To make it more robust for different value ranges (per your comment) I generate the ticks that would be chosen by ListPlot and base my steps on that:

getGrid[min_, max_] :=
 Module[{step, i,j},
  i = Cases[(Ticks /. 
       AbsoluteOptions[ListPlot[{{min, min}, {max, max}}], 
        Ticks])[[1]], {a_, ___, {_, AbsoluteThickness[0.25`]}} :> a];
  step = i[[2]] - i[[1]];
  Table[
   {
    i[[1]] + j*step/10,
    If[Equal[Mod[j, 10], 0], Directive[Gray, Thick, Opacity[0.5]],
     If[Equal[Mod[j, 5], 0], Directive[Gray, Opacity[0.5]],
      Directive[LightGray, Opacity[0.5]]
      ]
     ]
    },
   {j, 0, 10 Length[i]}
   ]
  ]

and getting the aspect ratio which yields a square raster

getAspect[{{minX_, maxX_}, {minY_, maxY_}}] :=
 Module[{stepx, stepy, i, rx, ry},
   i = (Ticks /.AbsoluteOptions[ListPlot[{{minX, minY}, {maxX, maxY}}], Ticks]);
   rx = Cases[i[[1]], {a_, ___, {_, AbsoluteThickness[0.25`]}} :> a];
   stepx = rx[[2]] - rx[[1]];
   ry = Cases[i[[2]], {a_, ___, {_, AbsoluteThickness[0.25`]}} :> a];
   stepy = ry[[2]] - ry[[1]];
  ((maxY - minY)/stepy)/((maxX - minX)/stepx)
  ]

---

Test

ELP[x_, y_, ex_, ey_, name_] := 
 ErrorListPlot[Cmb[x, y, ex, ey], PlotLabel -> name, Joined -> True, 
  Frame -> True, GridLines -> getGrid, ImageSize -> {600}, 
  PlotRangePadding -> 0, AspectRatio -> getAspect[FromTo[x, y]], 
  PlotRange -> FromTo[x, y]]


ELP[{4124961/25000000, 27573001/100000000, 9162729/25000000, 
  44635761/100000000, 15737089/25000000, 829921/1562500, 
  4405801/4000000, 23068809/25000000, 329386201/100000000, 
  58079641/100000000}, {1/10, 1/5, 3/10, 2/5, 3/5, 1/2, 1/2, 1/2, 1/2,
   1/2}, {2031/(250000 Sqrt[10]), 5251/(500000 Sqrt[10]), 
  3027/(250000 Sqrt[10]), 1/100000 6681/(500000 Sqrt[10]), 
  3967/(250000 Sqrt[10]), 911/(62500 Sqrt[10]), 
  2099/(100000 Sqrt[10]), 4803/(250000 Sqrt[10]), 
  18149/(500000 Sqrt[10]), 7621/(500000 Sqrt[10])}, {1/2000, 1/1000, 
  3/2000, 1/500, 3/1000, 1/400, 1/400, 1/400, 1/400, 1/400}, "T2, m"]

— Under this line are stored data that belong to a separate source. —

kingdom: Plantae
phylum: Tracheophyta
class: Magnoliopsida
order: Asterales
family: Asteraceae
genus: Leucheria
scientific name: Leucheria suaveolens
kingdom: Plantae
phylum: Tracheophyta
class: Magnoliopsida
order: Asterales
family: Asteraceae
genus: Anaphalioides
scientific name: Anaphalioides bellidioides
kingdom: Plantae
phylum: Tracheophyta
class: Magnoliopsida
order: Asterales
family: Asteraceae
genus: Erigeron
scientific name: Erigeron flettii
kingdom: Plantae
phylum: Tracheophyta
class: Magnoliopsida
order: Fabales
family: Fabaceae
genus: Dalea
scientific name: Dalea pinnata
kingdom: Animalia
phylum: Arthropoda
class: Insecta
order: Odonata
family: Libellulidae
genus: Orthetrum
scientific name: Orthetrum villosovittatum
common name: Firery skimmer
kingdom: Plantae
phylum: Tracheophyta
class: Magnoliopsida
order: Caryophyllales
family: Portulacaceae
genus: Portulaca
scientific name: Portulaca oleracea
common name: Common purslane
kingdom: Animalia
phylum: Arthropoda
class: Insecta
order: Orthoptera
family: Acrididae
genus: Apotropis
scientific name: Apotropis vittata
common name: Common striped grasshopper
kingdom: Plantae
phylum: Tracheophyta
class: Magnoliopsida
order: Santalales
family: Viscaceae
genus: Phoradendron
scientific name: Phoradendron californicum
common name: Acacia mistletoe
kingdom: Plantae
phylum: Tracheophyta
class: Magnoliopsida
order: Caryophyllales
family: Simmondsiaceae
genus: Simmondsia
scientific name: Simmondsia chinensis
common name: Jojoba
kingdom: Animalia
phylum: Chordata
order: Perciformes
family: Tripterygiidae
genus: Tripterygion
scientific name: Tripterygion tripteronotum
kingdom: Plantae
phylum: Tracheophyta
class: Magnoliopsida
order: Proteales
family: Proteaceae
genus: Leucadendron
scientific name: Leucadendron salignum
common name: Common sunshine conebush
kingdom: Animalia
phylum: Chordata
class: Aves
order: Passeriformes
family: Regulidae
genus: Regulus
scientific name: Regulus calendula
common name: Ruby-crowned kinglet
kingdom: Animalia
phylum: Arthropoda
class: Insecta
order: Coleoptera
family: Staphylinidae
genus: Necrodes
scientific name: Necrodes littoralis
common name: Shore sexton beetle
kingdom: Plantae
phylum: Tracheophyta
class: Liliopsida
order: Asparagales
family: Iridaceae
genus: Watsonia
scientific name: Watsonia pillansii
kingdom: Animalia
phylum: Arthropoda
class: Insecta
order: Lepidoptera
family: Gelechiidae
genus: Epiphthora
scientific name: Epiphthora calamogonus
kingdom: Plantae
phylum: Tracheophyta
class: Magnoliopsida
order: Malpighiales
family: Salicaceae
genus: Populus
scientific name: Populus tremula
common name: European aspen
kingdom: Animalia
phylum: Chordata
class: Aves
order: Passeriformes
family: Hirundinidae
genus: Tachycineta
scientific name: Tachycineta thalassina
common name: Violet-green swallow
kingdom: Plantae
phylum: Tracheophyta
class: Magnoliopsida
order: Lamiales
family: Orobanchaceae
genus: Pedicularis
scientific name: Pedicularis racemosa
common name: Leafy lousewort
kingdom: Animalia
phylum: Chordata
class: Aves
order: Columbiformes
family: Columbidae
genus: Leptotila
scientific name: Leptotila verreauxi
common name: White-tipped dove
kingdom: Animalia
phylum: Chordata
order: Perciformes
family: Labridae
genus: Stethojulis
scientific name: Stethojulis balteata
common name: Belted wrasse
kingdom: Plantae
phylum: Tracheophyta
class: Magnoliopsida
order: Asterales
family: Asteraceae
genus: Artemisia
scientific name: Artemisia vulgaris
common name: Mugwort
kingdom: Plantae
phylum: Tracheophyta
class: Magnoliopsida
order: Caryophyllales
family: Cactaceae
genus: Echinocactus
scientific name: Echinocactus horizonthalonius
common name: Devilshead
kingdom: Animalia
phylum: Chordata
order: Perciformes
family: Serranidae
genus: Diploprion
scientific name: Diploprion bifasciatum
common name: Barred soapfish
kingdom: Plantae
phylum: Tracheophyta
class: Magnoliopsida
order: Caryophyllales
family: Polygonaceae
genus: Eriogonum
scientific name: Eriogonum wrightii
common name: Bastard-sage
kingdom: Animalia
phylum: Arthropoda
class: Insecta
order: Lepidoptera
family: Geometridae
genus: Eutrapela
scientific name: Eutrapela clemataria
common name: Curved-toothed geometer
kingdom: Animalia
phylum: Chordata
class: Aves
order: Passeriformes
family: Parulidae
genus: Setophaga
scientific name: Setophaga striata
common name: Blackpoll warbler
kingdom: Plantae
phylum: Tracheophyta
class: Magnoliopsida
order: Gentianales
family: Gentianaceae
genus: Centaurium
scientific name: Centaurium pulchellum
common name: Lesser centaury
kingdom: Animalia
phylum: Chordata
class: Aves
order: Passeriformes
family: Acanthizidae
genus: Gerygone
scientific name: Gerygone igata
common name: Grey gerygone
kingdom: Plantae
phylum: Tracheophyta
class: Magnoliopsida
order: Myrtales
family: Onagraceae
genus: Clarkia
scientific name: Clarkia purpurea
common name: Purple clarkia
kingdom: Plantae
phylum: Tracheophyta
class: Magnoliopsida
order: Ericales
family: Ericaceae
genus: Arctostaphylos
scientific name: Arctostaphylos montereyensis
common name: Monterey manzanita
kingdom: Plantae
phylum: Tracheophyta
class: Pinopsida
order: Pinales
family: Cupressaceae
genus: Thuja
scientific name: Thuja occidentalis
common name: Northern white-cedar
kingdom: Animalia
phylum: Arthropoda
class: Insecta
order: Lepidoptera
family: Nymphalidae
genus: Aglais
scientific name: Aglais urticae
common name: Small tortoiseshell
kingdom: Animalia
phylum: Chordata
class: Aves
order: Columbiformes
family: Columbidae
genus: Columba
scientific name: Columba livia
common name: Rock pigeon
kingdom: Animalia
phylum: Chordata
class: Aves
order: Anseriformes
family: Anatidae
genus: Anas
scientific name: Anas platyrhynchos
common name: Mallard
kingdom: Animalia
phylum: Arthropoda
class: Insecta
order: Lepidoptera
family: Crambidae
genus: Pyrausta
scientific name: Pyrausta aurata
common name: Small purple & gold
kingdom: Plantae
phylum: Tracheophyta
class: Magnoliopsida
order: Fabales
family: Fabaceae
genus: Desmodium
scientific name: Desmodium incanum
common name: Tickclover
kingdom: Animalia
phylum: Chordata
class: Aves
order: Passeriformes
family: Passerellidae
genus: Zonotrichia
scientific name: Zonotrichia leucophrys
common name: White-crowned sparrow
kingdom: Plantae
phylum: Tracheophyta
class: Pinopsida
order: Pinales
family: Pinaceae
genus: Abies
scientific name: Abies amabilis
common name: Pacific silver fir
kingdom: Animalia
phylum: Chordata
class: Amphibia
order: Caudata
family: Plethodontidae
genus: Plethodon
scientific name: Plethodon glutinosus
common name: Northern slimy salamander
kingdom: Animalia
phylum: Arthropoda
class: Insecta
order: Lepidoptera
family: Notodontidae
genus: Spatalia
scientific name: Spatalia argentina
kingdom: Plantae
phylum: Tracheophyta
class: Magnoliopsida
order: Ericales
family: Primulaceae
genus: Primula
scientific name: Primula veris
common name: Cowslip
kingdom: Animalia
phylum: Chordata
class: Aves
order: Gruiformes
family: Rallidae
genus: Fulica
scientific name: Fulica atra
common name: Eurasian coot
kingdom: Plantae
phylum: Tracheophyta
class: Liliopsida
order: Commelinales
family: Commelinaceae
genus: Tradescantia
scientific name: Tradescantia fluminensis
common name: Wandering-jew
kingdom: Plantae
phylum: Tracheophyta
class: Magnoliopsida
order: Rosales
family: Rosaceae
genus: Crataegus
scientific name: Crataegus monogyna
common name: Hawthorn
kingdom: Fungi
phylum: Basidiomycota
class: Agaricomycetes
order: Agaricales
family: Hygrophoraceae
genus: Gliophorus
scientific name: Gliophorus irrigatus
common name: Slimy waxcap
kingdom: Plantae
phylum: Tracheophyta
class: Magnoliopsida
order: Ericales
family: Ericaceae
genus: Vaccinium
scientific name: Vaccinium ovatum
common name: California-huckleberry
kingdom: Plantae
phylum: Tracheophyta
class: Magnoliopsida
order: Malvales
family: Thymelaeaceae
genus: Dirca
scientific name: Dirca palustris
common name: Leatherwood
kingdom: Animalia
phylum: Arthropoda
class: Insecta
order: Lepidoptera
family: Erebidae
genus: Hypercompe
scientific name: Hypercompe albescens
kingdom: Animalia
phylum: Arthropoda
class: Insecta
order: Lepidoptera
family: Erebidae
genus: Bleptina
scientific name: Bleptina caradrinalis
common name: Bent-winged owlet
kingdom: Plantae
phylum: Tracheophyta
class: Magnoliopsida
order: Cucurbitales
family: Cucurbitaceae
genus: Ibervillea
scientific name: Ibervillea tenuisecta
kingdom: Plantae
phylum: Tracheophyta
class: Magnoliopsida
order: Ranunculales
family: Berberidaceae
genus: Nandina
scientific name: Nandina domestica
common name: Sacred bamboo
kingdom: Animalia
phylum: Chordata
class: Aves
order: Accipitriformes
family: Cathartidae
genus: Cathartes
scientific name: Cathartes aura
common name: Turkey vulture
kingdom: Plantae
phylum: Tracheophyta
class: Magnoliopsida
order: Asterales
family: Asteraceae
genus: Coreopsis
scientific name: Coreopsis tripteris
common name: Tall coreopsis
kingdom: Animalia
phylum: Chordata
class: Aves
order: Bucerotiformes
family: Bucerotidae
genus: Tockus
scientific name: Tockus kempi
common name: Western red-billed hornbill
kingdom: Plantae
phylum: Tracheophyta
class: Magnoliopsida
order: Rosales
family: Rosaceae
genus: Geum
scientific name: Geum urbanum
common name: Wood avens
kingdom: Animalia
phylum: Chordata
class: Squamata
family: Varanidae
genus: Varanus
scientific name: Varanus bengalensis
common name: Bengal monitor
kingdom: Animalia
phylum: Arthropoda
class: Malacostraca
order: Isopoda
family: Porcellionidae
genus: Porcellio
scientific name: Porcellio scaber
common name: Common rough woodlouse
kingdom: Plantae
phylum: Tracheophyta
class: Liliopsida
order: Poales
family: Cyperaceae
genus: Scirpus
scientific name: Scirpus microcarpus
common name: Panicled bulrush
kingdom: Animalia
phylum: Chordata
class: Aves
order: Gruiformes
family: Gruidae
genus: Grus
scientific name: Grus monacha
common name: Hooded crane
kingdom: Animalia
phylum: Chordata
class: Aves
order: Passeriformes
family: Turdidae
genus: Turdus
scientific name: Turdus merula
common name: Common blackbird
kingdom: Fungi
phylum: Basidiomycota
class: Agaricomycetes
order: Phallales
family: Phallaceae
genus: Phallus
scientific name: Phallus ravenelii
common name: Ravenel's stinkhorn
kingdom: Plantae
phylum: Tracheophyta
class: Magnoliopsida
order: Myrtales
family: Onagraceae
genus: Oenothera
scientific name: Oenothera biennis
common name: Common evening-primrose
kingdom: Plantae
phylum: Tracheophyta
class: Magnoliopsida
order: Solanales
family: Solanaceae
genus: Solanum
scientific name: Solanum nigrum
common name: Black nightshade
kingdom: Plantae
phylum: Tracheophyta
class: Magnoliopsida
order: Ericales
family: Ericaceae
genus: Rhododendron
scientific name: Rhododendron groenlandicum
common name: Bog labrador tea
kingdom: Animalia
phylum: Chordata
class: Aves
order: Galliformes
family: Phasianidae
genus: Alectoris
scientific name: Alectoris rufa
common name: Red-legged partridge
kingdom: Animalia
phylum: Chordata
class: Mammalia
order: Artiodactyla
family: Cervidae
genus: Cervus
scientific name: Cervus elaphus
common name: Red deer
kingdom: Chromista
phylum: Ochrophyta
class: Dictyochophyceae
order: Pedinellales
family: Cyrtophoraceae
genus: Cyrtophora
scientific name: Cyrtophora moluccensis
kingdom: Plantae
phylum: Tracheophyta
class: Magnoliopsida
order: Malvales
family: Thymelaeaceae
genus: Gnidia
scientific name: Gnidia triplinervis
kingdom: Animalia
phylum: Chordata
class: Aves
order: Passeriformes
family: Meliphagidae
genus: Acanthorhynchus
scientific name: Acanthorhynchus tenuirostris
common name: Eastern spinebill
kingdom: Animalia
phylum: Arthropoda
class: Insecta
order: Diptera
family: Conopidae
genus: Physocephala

Here I divide the y-values by 20 and multiplied the x-values by 10000 to show the grid is still good:

---

Final update (I hope)

This uses FindDivisions as suggested by belisarius. However, I used the three level line structure standard for milimeter paper as requested by Margus:

getGrid[x_, y_] := 
 FindDivisions[{x, y}, {10, 2, 5}] /. {r_, s_, t_} :> 
   Join[
     {#, Directive[Gray, Thick, Opacity[0.5]]} & /@ r, 
     {#, Directive[Gray, Opacity[0.5]]} & /@ Union[Flatten[s]], 
     {#, Directive[LightGray, Opacity[0.5]]} & /@ Union[Flatten[t]]
   ]

and

getAspect[{{minX_, maxX_}, {minY_, maxY_}}] :=
 Module[{stepx, stepy},
  stepx = (#[[2]] - #[[1]]) &@FindDivisions[{minX, maxX}, 10];
  stepy = (#[[2]] - #[[1]]) &@FindDivisions[{minY, maxY}, 10];
 ((maxY - minY)/stepy)/((maxX - minX)/stepx)
  ]

---

WARNING!!!

I just noticed that if you have this in MMA:

and you copy it to SO (just ctrl-c ctrl-v), you get this:

(maxY - minY)/stepy/(maxX - minX)/stepx  

which is not mathematically equivalent. It should be this:

((maxY - minY)*stepx)/((maxX - minX)*stepy)

I corrected this in the code above, but it has been posted wrong for half a day while working correctly on my computer. Thought that it would be good to mention this.